James Rhodes y su piano de espigas

James Rhodes - Crazyminds.es

Si no has escuchado hablar de James Rhodes en el último año debes de vivir bajo tierra. Si es el caso, aunque en los refugios subterráneos no suele haber wifi y sería raro que me estuvieras leyendo, te pongo en situación:

James Rhodes es un pianista de música clásica que, siendo ya una celebrity en Reino Unido, se dio a conocer en España gracias a su autobiografía ‘Instrumental’, editada en España por Blackie Books. En ella relata cómo fue abusado sexualmente durante su infancia y cómo la música le salvó de la locura y la muerte.

En 2016, Rhodes ha dado varios conciertos en España, incluso ha formado parte del cartel de Sónar, aterrizando con su piano entre tanto ‘sinte’. En este año que acaba de comenzar sigue regalándonos ocasiones para acercarnos a él. Este domingo ha vuelto a la capital, al Circo Price, de la mano de la promotora Sold Out. Y ha conseguido el ídem, sin dejar un solo asiento libre en el teatro.

Hechas las presentaciones, formales y asépticas, todo lo que os diga del concierto no será suficiente.

Del piano de James crecen espigas – las de la ilustración que acompaña al merchandising de Blackie Books– , emanan melodías que rezuman tristeza y belleza a partes iguales. De sus manos, finas y elásticas, crecen sueños. Los sueños que cuando fue niño no pudo tener, los que se ha permitido de adulto y los que nos regala a todos los presentes.

La primera tecla que tocó sonó a eso de las 17.40h, momento al que, como buen extranjero, se refirió como ‘tonight’ y en el que el resto de madrileños se estarían echando la siesta. Los que estábamos refugiados en ese maravilloso teatro nos saltábamos la tradición de la cabezadita para dejarnos llevar hacia donde él quisiese, transportados a una especie de fantasía, como él mismo define a la música.

¡Y esa manera de presentar cada composición, de acercarnos a los más grandes de una música que se nos antoja algo lejana…!

Esa facilidad para conmover, terminar la partitura y dejar un silencio que da paso a los aplausos, levantarse del piano, como si nada, para seguir enamorando con sus formas. Tan carismático, tan de maestro de ceremonias de a pie, desprovisto de florituras y distancias propias del mundillo que él sabe que no hacen sino alejarnos de la esencia, de la música, que es la que al final tiene la respuesta a todo lo que no la tiene.

Su magia campechana y su forma de bromear van a juego con su sudadera de la universidad Chopin, sus vaqueros y sus zapatillas. Y luego vuelve a sentarse al piano, otra vez como si nada, para dedicarse a esa forma de comunicación en la que es único.

La sensación, al finalizar el repertorio, es de haber volado a miles de mundos sin haber salido de allí. La cabeza no sabe muy bien ni dónde ha estado, ha supuesto una especie de ensoñación.

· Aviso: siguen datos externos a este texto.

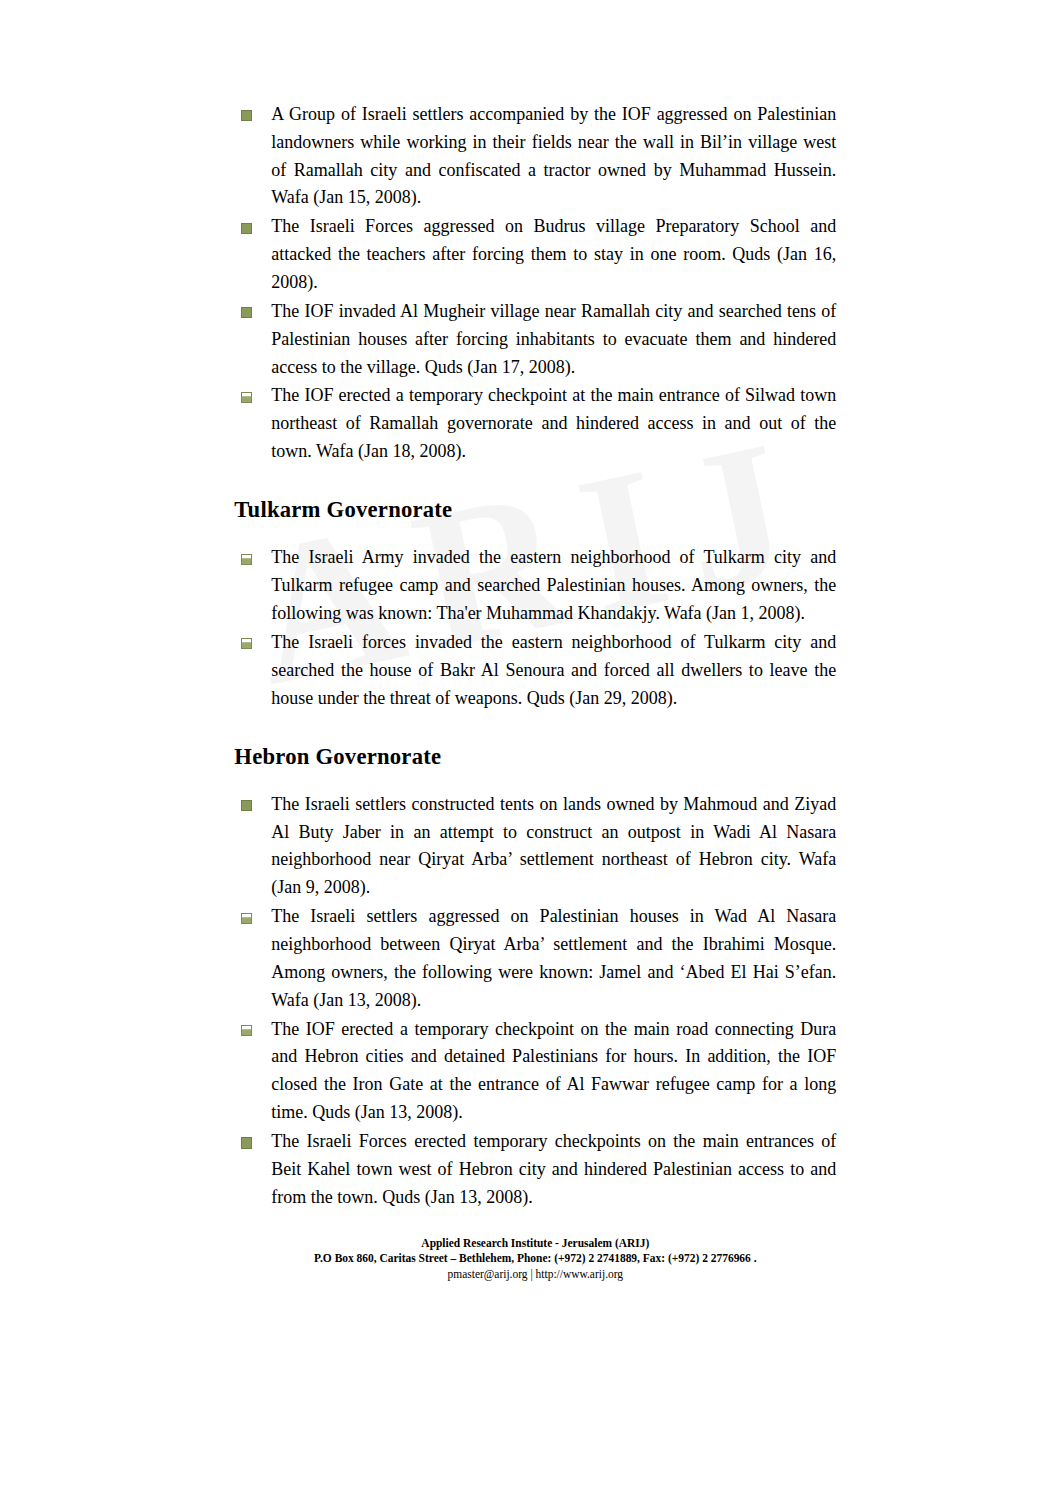ARIJ
A Group of Israeli settlers accompanied by the IOF aggressed on Palestinian landowners while working in their fields near the wall in Bil’in village west of Ramallah city and confiscated a tractor owned by Muhammad Hussein. Wafa (Jan 15, 2008).
The Israeli Forces aggressed on Budrus village Preparatory School and attacked the teachers after forcing them to stay in one room. Quds (Jan 16, 2008).
The IOF invaded Al Mugheir village near Ramallah city and searched tens of Palestinian houses after forcing inhabitants to evacuate them and hindered access to the village. Quds (Jan 17, 2008).
The IOF erected a temporary checkpoint at the main entrance of Silwad town northeast of Ramallah governorate and hindered access in and out of the town. Wafa (Jan 18, 2008).
Tulkarm Governorate
The Israeli Army invaded the eastern neighborhood of Tulkarm city and Tulkarm refugee camp and searched Palestinian houses. Among owners, the following was known: Tha'er Muhammad Khandakjy. Wafa (Jan 1, 2008).
The Israeli forces invaded the eastern neighborhood of Tulkarm city and searched the house of Bakr Al Senoura and forced all dwellers to leave the house under the threat of weapons. Quds (Jan 29, 2008).
Hebron Governorate
The Israeli settlers constructed tents on lands owned by Mahmoud and Ziyad Al Buty Jaber in an attempt to construct an outpost in Wadi Al Nasara neighborhood near Qiryat Arba’ settlement northeast of Hebron city. Wafa (Jan 9, 2008).
The Israeli settlers aggressed on Palestinian houses in Wad Al Nasara neighborhood between Qiryat Arba’ settlement and the Ibrahimi Mosque. Among owners, the following were known: Jamel and ‘Abed El Hai S’efan. Wafa (Jan 13, 2008).
The IOF erected a temporary checkpoint on the main road connecting Dura and Hebron cities and detained Palestinians for hours. In addition, the IOF closed the Iron Gate at the entrance of Al Fawwar refugee camp for a long time. Quds (Jan 13, 2008).
The Israeli Forces erected temporary checkpoints on the main entrances of Beit Kahel town west of Hebron city and hindered Palestinian access to and from the town. Quds (Jan 13, 2008).
Applied Research Institute - Jerusalem (ARIJ)
P.O Box 860, Caritas Street – Bethlehem, Phone: (+972) 2 2741889, Fax: (+972) 2 2776966 .
pmaster@arij.org | http://www.arij.org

Las voces críticas que se levantan contra James y le acusan de haber vendido su cruda y brutal historia con la finalidad de llegar a más gente deberían dejar su batalla y reconciliarse con personas como él, que solo buscan expandir los límites del arte, de la música, de la belleza. Sí, la mayoría estábamos allí por su libro, otros muchos quizá solo por el programa de Salvados. ¿Y? ¿Qué más da por qué vía le hayamos conocido si podemos disfrutar de algo que él ha sabido transmitir, en lugar de reservarlo a unos pocos?

No tiene uno delante a prodigios de la música como James Rhodes todos los días, no se disfruta tan a menudo de personas que consiguen canalizar tanto dolor y convertirlo en arte, en belleza, en fantasía.

Por eso, James, bendito el día en el que decidiste que tu pasión no podía quedarse encerrada en las cuatro paredes del sufrimiento ni estaba destinada solo a unos pocos eruditos.Bendito momento en el que, a través de tu piano, quisiste hacer del mundo un lugar mejor.